## [Задания]
A - Ответьте на вопросы по тексту о Хрущеве и Латвии.
(i) Какой народный праздник попал под запрет?
(ii) Куда отправили в ссылку Эдуарда Берклавса?
(iii) С какого дня на какой постановление политбюро 1949 года разрешило перенести выходной?
B - Продолжите текст о Хрущеве и руководстве Латвии, начиная сразу после его последней фразы.

## [Фрагмент текста]
☆ ☆ ☆ ☆
Но тут же угрожающе добавил:

– Ну, а если бороться, то мы не остановились бы перед роспуском компартии. Мы найдем людей. В вопросе принципа мы неумолимы и на сделку ни с кем не пойдем. Но никто не думает, что это нужно делать. Это было бы глупо – преувеличивать силы наших врагов.

С республиканскими вольностями быстро покончили. Под запрет попал даже замечательный народный праздник Лиго. Власти десятилетиями делали вид, что его не существует. Но, зная, что все латыши его отмечают, старались не препятствовать, демонстрировали особое отношение к Прибалтике. Скажем, в 1949 году было принято такое постановление политбюро:

«В связи с тем, что 24 июня является национально-бытовым праздником «Лиго», разрешить Совету Министров Латвийской ССР и ЦК ВКП(б) Латвии перенести выходной день с 26 июня на 24 июня 1949 г.»

Хрущев вознамерился перевоспитать латышей. Он сам приехал в Ригу и приказал Эдуарда Берклавса снять с должности и отправить в ссылку во Владимир. Лишился своей должности и Круминьш. А первого секретаря ЦК Компартии республики перевели в президиум Верховного Совета Латвии.

– Мы его знаем больше всех, – сказал на президиуме ЦК Хрущев, – он абсолютно безупречный коммунист, но, может быть, сказалось возрастное положение. Товарищ Калнберзин не является руководящим деятелем, он на положении папаши, добрый человек. Естественно, что старики всегда ищут, куда бы уйти потише и полегче. Вы не обижаетесь на меня, товарищ Калнберзин?

– Нет, – дисциплинированно ответил первый секретарь.
☆ ☆ ☆ ☆
Собранные данные:
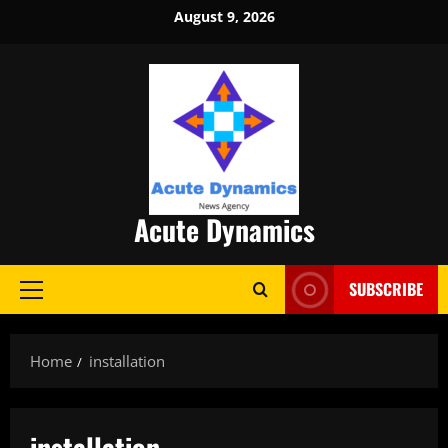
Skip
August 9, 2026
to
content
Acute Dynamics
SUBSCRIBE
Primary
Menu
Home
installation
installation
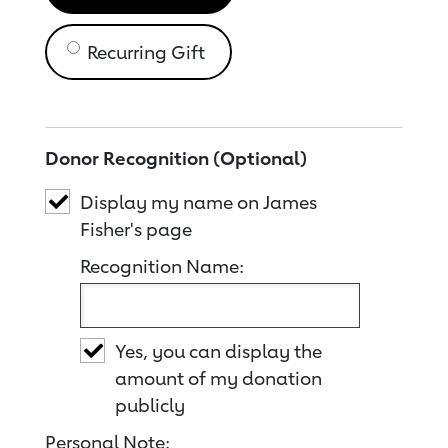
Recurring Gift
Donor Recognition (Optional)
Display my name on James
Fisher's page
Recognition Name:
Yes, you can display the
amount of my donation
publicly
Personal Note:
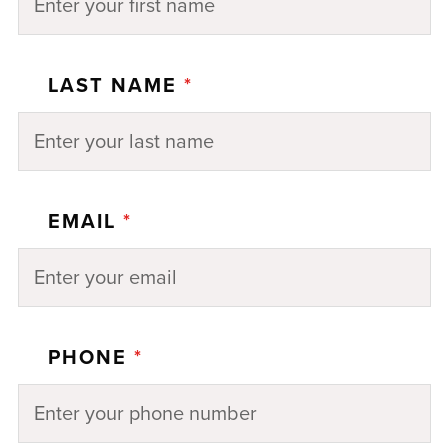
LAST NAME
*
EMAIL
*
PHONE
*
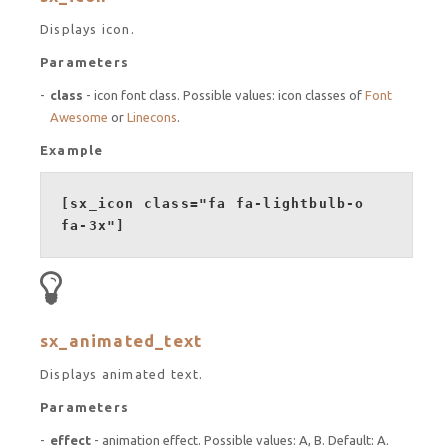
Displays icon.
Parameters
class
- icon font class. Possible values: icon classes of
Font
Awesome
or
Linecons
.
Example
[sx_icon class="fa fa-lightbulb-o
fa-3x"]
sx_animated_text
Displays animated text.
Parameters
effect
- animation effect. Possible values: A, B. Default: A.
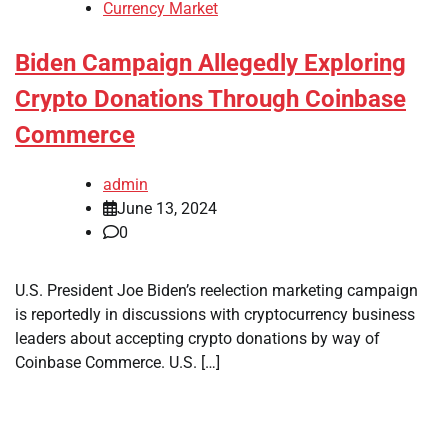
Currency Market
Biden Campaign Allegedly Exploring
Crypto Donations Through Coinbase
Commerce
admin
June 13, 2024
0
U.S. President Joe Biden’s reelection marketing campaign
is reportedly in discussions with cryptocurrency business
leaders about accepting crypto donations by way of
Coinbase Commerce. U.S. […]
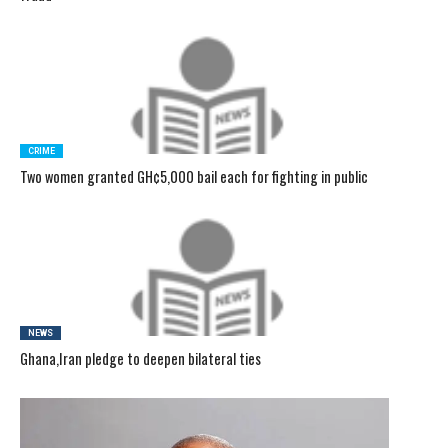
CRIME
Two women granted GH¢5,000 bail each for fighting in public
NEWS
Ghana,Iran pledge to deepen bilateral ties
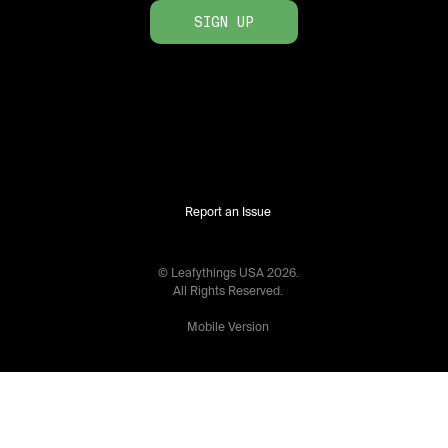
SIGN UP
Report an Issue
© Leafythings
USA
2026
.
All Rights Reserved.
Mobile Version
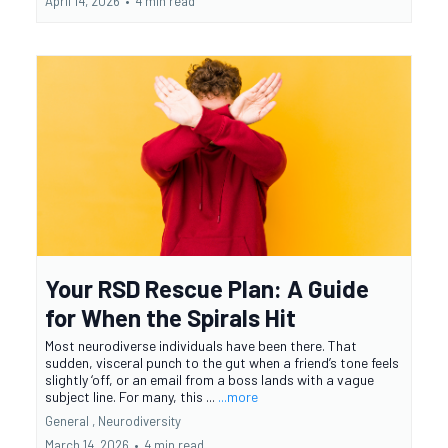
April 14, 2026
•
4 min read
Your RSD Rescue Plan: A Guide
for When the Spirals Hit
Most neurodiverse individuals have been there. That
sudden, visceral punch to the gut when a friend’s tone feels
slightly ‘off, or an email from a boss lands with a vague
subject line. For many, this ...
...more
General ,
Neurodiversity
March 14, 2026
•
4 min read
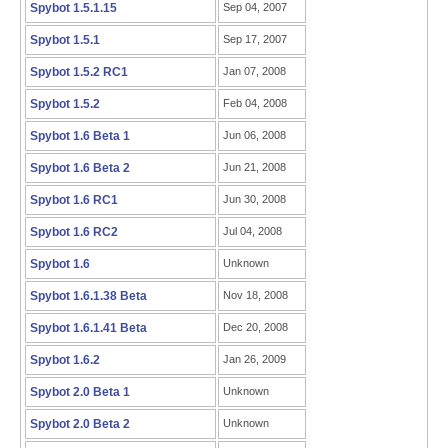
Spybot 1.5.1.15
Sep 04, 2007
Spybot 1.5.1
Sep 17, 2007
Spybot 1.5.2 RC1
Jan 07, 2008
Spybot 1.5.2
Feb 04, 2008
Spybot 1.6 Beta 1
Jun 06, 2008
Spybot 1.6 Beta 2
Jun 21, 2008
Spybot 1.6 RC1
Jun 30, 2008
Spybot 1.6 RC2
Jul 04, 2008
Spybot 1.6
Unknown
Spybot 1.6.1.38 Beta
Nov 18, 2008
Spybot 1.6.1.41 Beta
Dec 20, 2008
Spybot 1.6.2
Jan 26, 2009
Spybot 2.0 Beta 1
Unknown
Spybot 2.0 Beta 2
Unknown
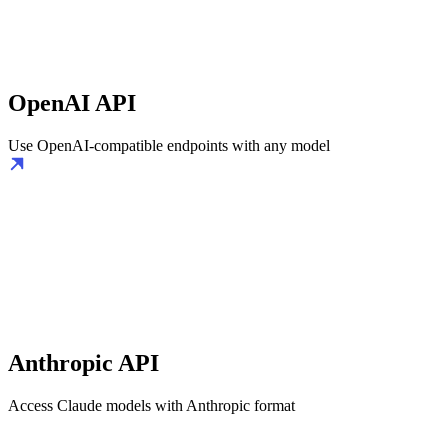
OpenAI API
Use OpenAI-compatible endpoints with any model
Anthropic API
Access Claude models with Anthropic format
☆ ☆ ☆ ☆
## [Ответы к заданиям]
A -
(i) Праздник Лиго.
(ii) Во Владимир.
(iii) С 26 июня на 24 июня 1949 года.

B -
– Конечно, получается так – обижайся, не обижайся, а раз секретарь ЦК говорит…

Хрущев не закончил фразы, но все всё и так поняли. Забавно, что Никита Сергеевич искренне называл Калнберзина стариком, которому пора на покой, а тот был всего лишь на год старше Хрущева. И, кстати, пережил Никиту Сергеевича на пятнадцать лет.

Кого поставить во главе республики?

– Мне называли секретаря по пропаганде латыша Пельше, – сказал Хрущев. – Я лично его не знаю. Если он действительно хороший, то, может быть, лучше сориентироваться на него. Мне говорили, что он незапятнанный человек, всегда занимал принципиальную позицию.

В ноябре 1959 года руководство республики сменили (второго секретаря ЦК прислали из Москвы). Первым секретарем сделали Арвида Яновича Пельше, твердокаменного коммуниста, главным достоинством которого была преданность Москве. Арвид Пельше обожал кактусы, собирал их и старательно за ними ухаживал.

Такого же надежного парня увидели и в Борисе Пуго, который по-русски говорил лучше, чем по-латышски. Меньше года он был секретарем заводского комитета комсомола, и его избрали вторым, а затем и первым секретарем Пролетарского райкома комсомола города Риги. Растущего секретаря приметили наверху и перевели в Москву ответорганизатором ЦК ВЛКСМ, потом он стал заведовать сектором в отделе комсомольских органов по союзным республикам.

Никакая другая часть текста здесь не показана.